Within a few feet of the goat, and resting on one of the pew seats lay the coffin and remains of a full grown man which, with others, had been washed up from their graves by the whirlpool formed by the headlong current as it passed over the churchyard. 

Immediately after the flood had subsided, the church yard was to a great extent covered with broken machinery, pieces of cloth, yarn, furniture, stones, hay and various other articles. 

The gates of the toll house were lifted from their position and swept along by the fury of the torrent, but the bar-house itself escaped. 
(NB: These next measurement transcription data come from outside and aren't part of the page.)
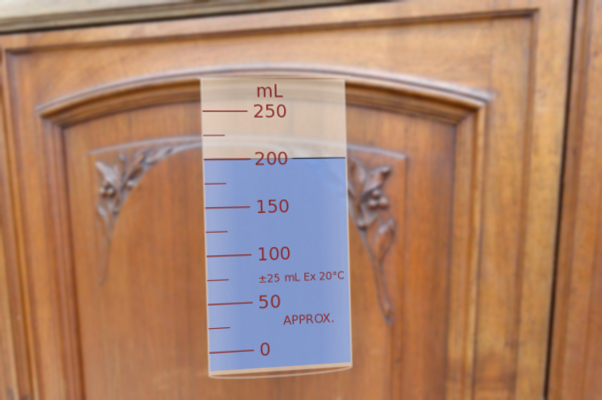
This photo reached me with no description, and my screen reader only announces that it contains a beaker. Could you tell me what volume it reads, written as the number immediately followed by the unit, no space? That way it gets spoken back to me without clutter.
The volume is 200mL
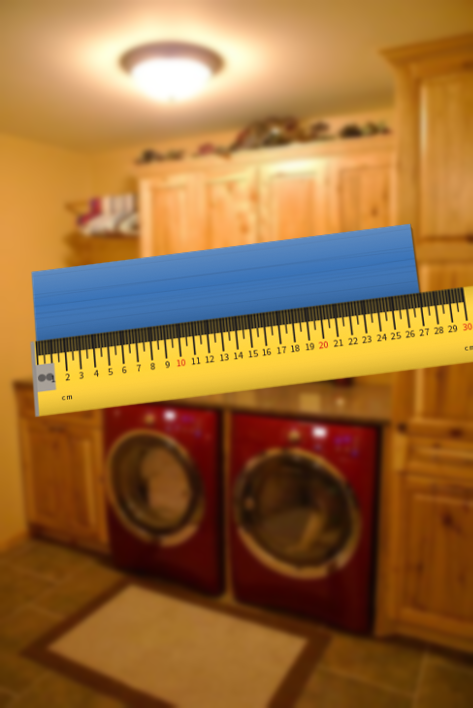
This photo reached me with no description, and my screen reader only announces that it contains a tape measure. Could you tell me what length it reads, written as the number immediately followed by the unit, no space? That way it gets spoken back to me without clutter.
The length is 27cm
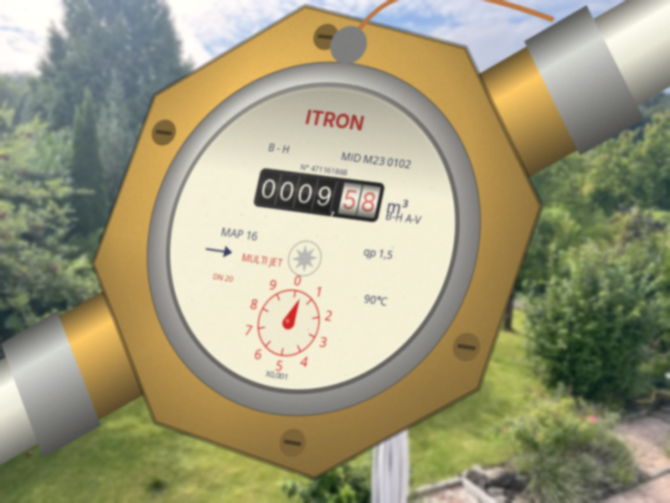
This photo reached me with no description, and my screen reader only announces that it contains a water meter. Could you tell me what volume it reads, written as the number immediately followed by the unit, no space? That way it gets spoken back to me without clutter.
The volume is 9.580m³
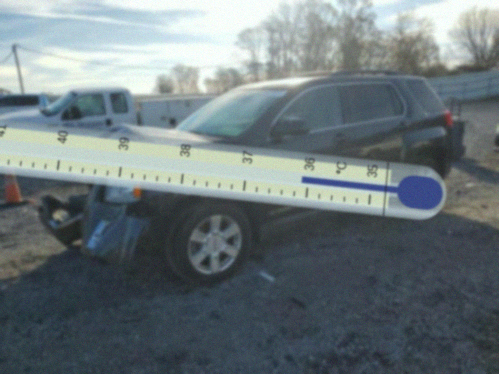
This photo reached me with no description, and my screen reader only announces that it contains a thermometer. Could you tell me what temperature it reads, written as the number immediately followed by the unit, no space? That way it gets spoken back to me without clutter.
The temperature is 36.1°C
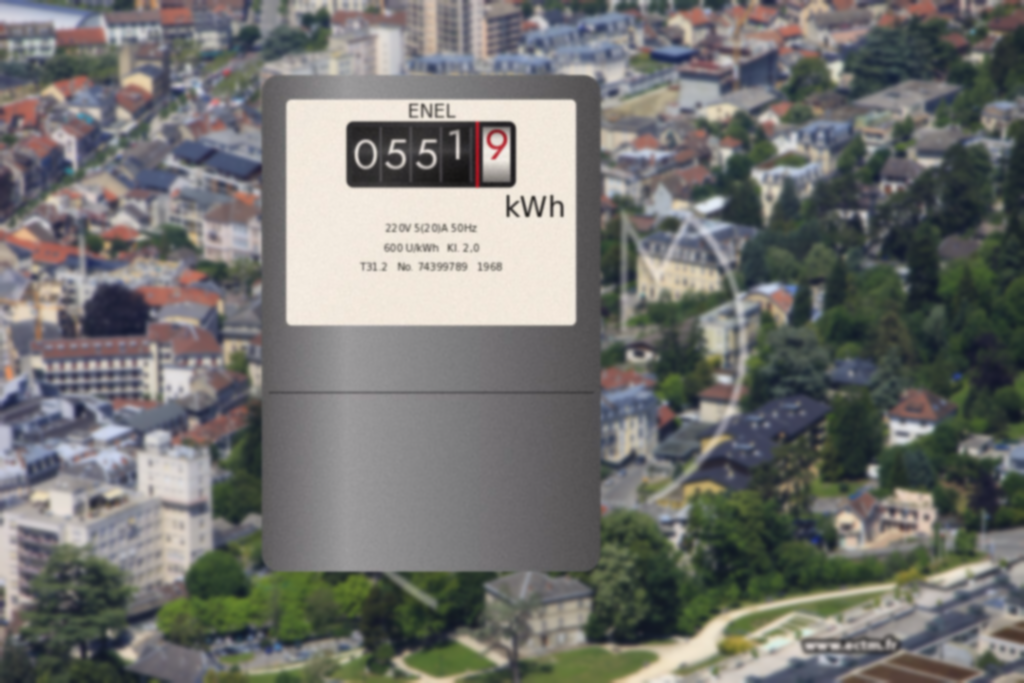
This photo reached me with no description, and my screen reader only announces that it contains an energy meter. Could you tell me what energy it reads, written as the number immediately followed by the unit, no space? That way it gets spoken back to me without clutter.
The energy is 551.9kWh
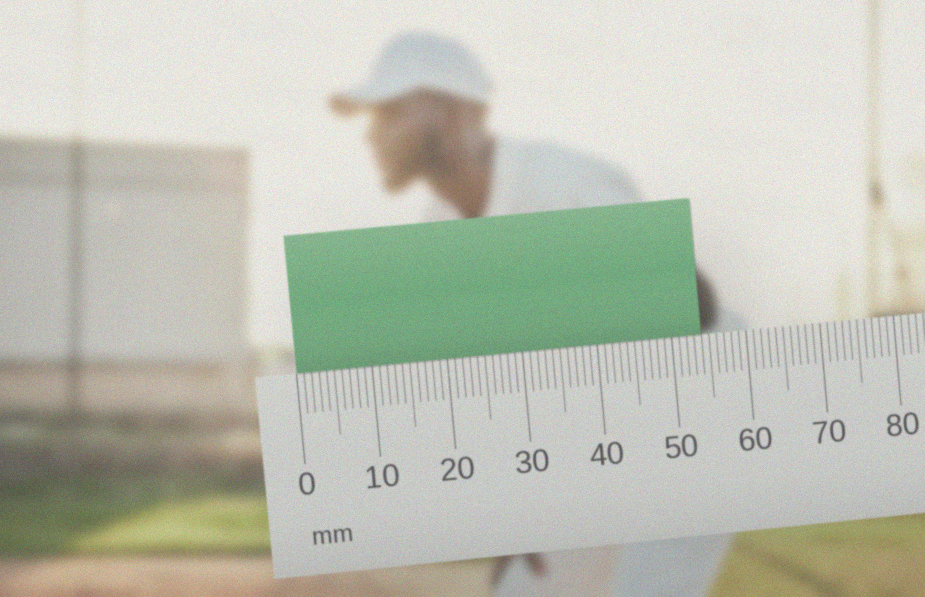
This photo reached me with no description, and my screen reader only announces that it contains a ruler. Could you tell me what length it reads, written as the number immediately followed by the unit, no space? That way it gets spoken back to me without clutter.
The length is 54mm
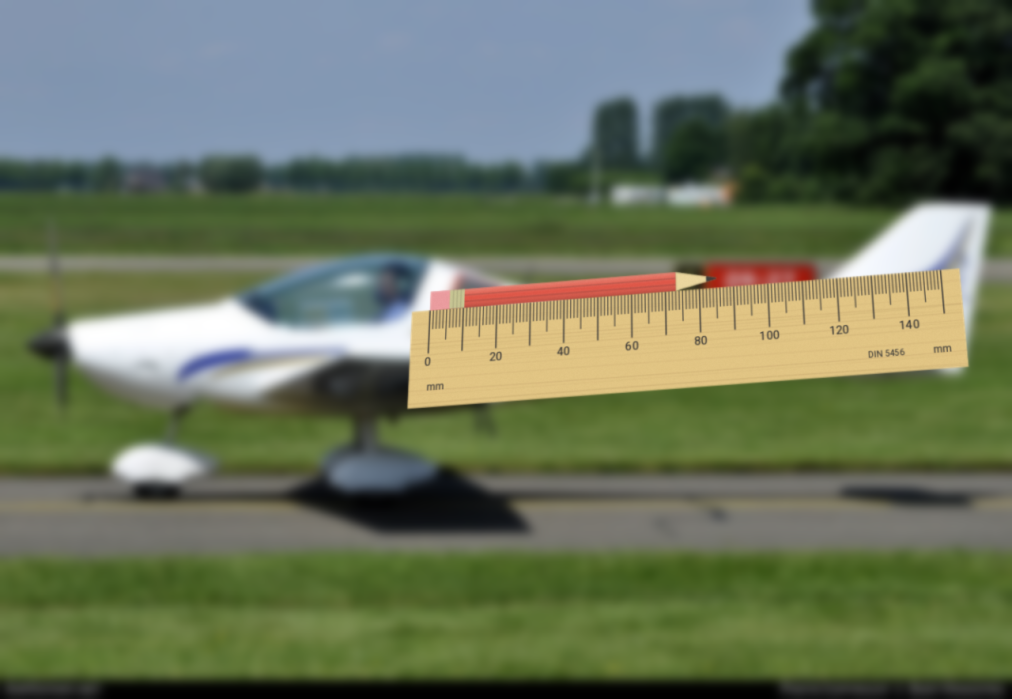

The houses of the inhabitants bordering upon the stream at this point were inundated, their property either destroyed or spoilt; and such was the quantity of mud and filth which had accumulated in and about the dwellings that a most awful stench was occasioned. 

That the church itself was so little damaged comparatively is due to the fact above stated – that the valley being at this point much wider than it is above and a little below, enabled the waters to spread over a greater surface. 

The Rev. Eldred Woodhead, rector of St. Lawrence, Southampton, and formerly vicar of Holmebridge, in a letter to the Leeds Intelligencer, dated 7th February, alluding to the unsafe state of the reservoir, says, “I would not build my school low in the valley, as that unfinished work was always  regarded by me with fears and suspicion.”